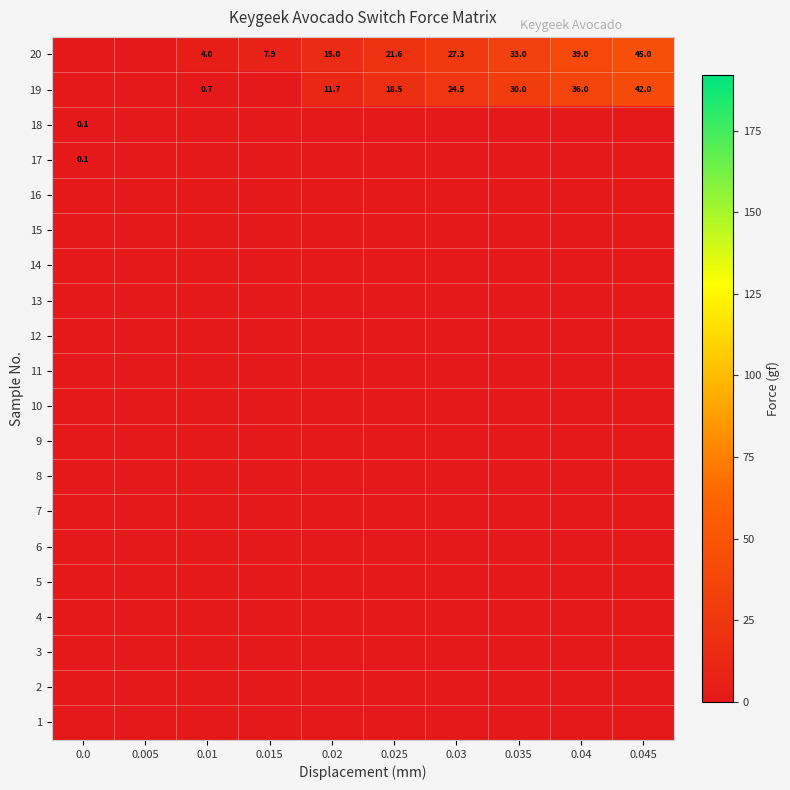

What is the greatest value displayed?

45.0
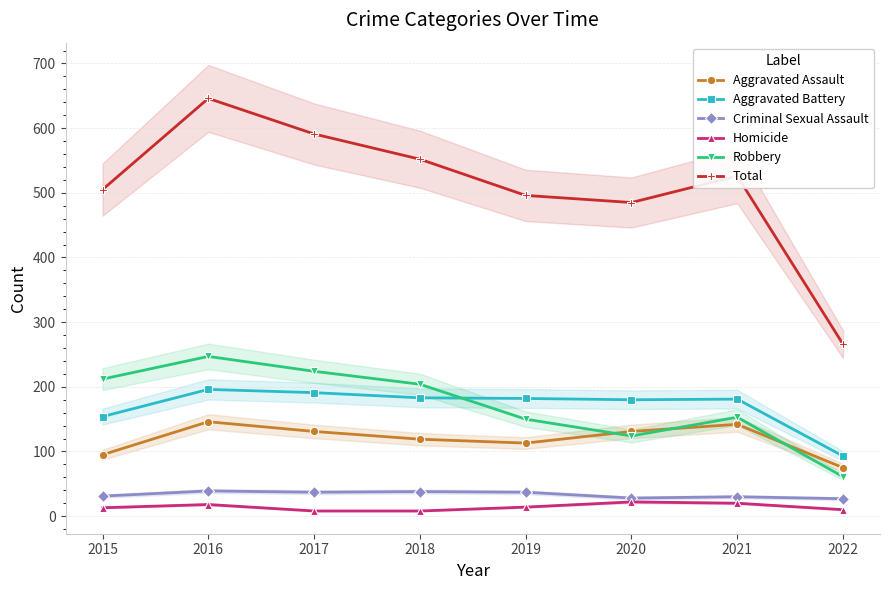

What is the smallest value displayed?

8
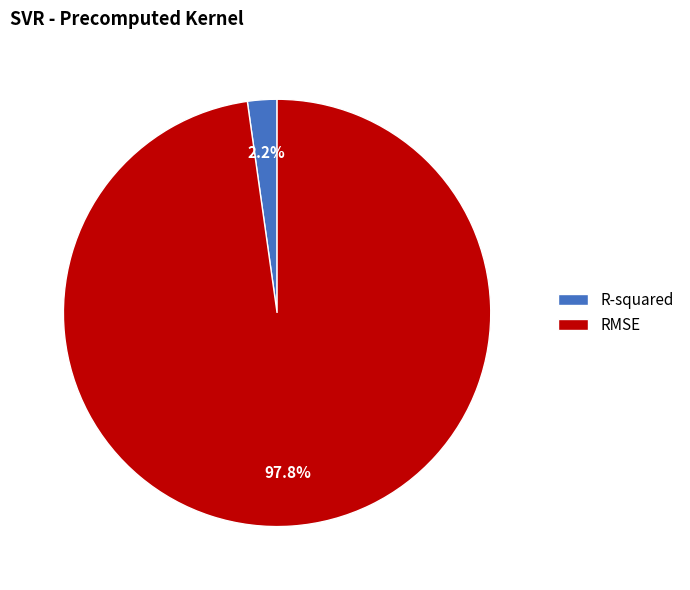

Which slice is the largest?

RMSE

****

YOUR OBJECTIVE:
Reproduce every line of the records above word for word, leaving out the pictures.

EXERCISE OUTPUT:
What is the greatest value displayed?

45.0

What is the smallest value displayed?

8

Which slice is the largest?

RMSE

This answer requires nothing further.